> The problem: Copy the entries exactly. Their pictures do not belong in the copy.

> Given data:

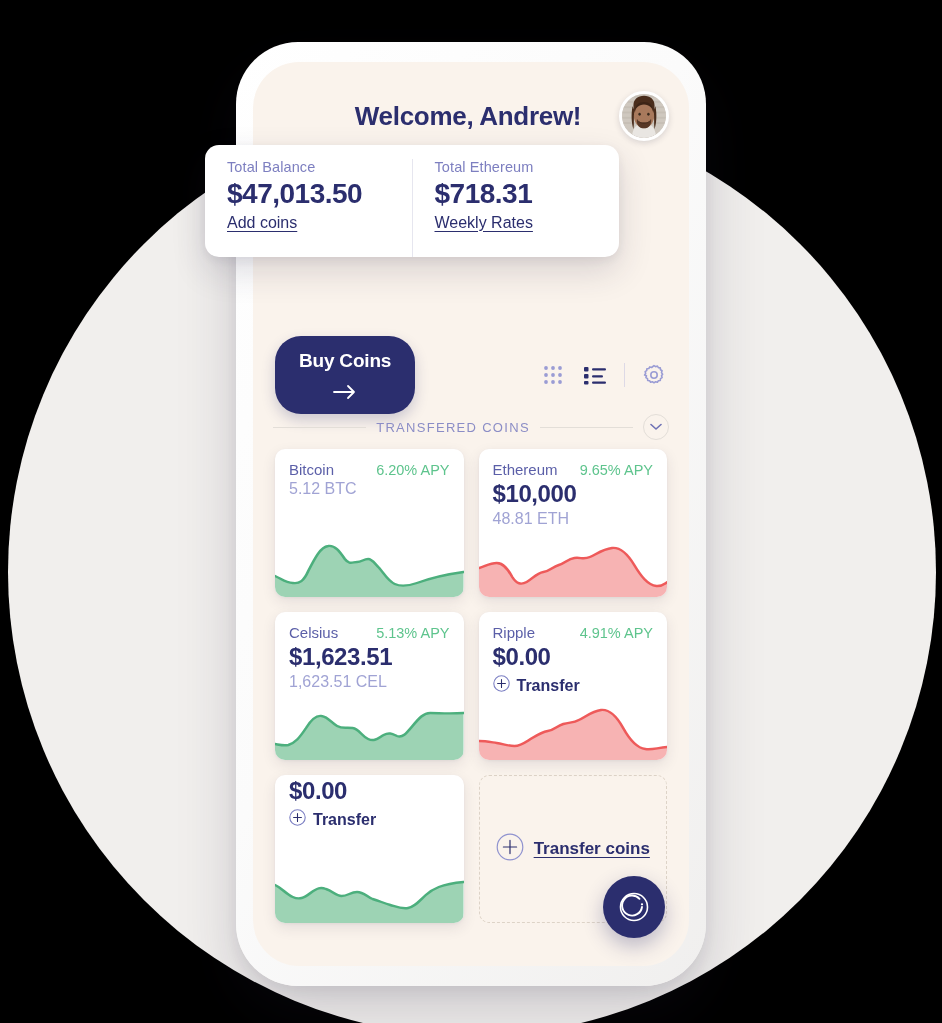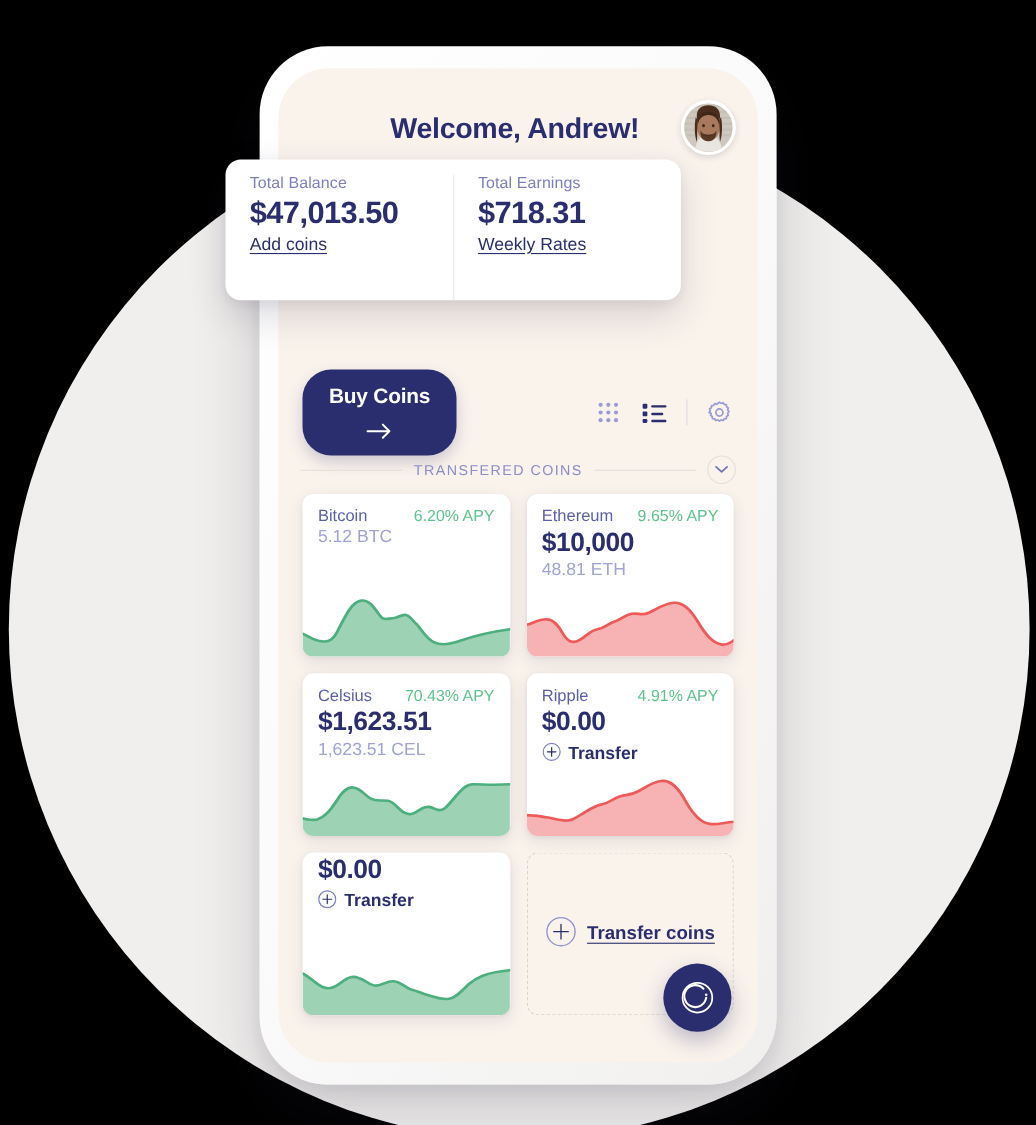--- a/index.html
+++ b/index.html
@@ -70,7 +70,7 @@
   .balance-card {
     position: absolute;
     left: 205px; top: 145px;
-    width: 414px; height: 128px;
+    width: 414px; height: 112px;
     background: #ffffff;
     border-radius: 14px;
     box-shadow: 0 14px 34px rgba(45,40,70,0.16), 0 3px 10px rgba(45,40,70,0.07);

> Your solution:
--- a/index.html
+++ b/index.html
@@ -70,7 +70,7 @@
   .balance-card {
     position: absolute;
     left: 205px; top: 145px;
-    width: 414px; height: 128px;
+    width: 414px; height: 112px;
     background: #ffffff;
     border-radius: 14px;
     box-shadow: 0 14px 34px rgba(45,40,70,0.16), 0 3px 10px rgba(45,40,70,0.07);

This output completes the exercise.